1. Using readily available text collections. The kernel of the Bulgarian National Corpus was first compiled on the basis of the Bulgarian Lexicographic Archive and the Text Archive of Written Bulgarian, which together account for 55.95% of the corpus. Later, two domain-specific corpora from the OPUS collection were included, namely the EMEA corpus (medical administrative texts) and the OpenSubtitles corpus (film subtitles) representing respectively 1.27% and 8.61% of the kernel of the BulNC. A large amount of news data in the Bulgarian Lexicographic Archive and the Text Archive of Written Bulgarian were provided by the publishers of various Bulgarian newspapers.
The corpora were either obtained in plain text format or converted to it. Metadata were extracted automatically wherever possible, documented and verified manually in some cases. Full annotation was performed from scratch, even for already annotated texts (OPUS texts are tokenised and sentence-aligned) to ensure conformity with the adopted principles and annotation standards.
2. Manual compilation by browsing the Internet. While being the primary approach in the past, manual collection has now been applied in a limited number of cases for small numbers of large documents whenever the development of a focused crawler has been deemed inefficient. Most of the previously developed corpora within the kernel of the BulNC were compiled manually, such as the Bulgarian “Brown” corpus. Recently, manual compilation was also used for collecting parallel fiction texts in multiple languages, accounting for 3.70% of the kernel corpus.
3. Automatic compilation by web crawling is in general preferred. Some well-known and widely used approaches for automatic collection of corpora are adopted, tailored further to our specific needs and optimised with respect to the efficiency and precision of the output. Currently, automatically obtained subcorpora within the BulNC include a large amount of administrative texts, news from monolingual and multilingual sources, scientific texts and popular science (e.g., Wikipedia articles), altogether amounting to 30.47% of the Bulgarian kernel of BulNC.
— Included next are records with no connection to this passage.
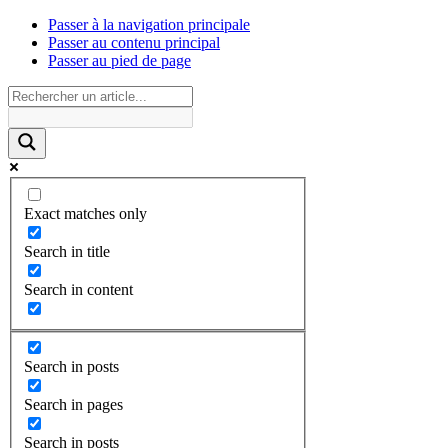
Passer à la navigation principale
Passer au contenu principal
Passer au pied de page
Exact matches only
Search in title
Search in content
Search in posts
Search in pages
Search in posts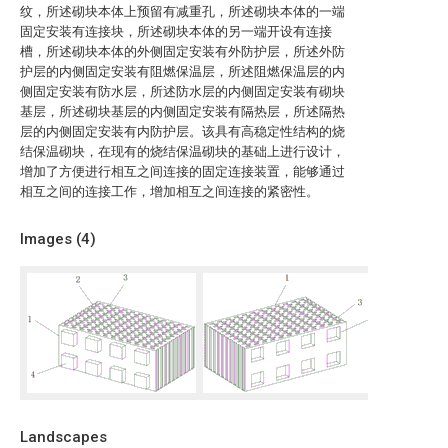
纹，所述砌块本体上预留有减重孔，所述砌块本体的一端
固定安装有连接块，所述砌块本体的另一端开设有连接
槽，所述砌块本体的外侧固定安装有外防护层，所述外防
护层的内侧固定安装有阻燃保温层，所述阻燃保温层的内
侧固定安装有防水层，所述防水层的内侧固定安装有砌块
基层，所述砌块基层的内侧固定安装有隔热层，所述隔热
层的内侧固定安装有内防护层。该具有高稳定性结构的烧
结保温砌块，在现有的烧结保温砌块的基础上进行设计，
增加了方便进行相互之间连接的固定连接装置，能够通过
相互之间的连接工作，增加相互之间连接的紧密性。
Images (
4
)
Landscapes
Manual and automatic web mining prior to the crawling process ensures crawling efficiency, as well as high-quality results when it comes to the validity of collected documents and the correspondence between parallel texts. As parallel resources involving Bulgarian are limited on the web, crawling was supported by direct targeting, automatic or manual, of the appropriate resources. The structure of source webpages is also considered when crawling, by applying either links traversal algorithms or URL templates as appropriate for each source.
Several crawling algorithms were examined and the main technique chosen to be applied in the general crawler was the Breadth-First algorithm. First, a generalised crawler with the main functionalities was developed. The crawler starts at the initial webpage of the respective collection of documents and either harvests the links recursively until the relevant pages containing the documents are reached, or uses URL templates to access the pages directly. In most cases, the websites containing parallel texts are very large and a general (non-focused) crawler needs to process a very large amount of links and documents in order to select the relevant ones. The general crawler is therefore transformed into a focused crawler by adapting it to the structure of the source site as derived by automatic or manual web mining.
The focused crawler either implements the link harvesting technique directly, or uses a particular set of URL templates specific for a given website. Next, the focused crawler ensures the relevance of the extracted documents by selecting only those texts that have Bulgarian equivalents. Some corpora are static and require a single run of the crawler, while others are dynamic (e.g., news websites) and need weekly or monthly crawls.
Procedures to verify the validity of the documents collected through automatic crawling are implemented: deletion of empty files obtained from either invalid or missing URLs, text size checks, and verification of encoding. Furthermore, genuine correspondence of parallel documents is checked by comparing URLs, file sizes, dates, etc. To conclude, focused crawling with preceding web structure mining (which considerably reduces the number of visited links) ensures high quality of the results and improves efficiency.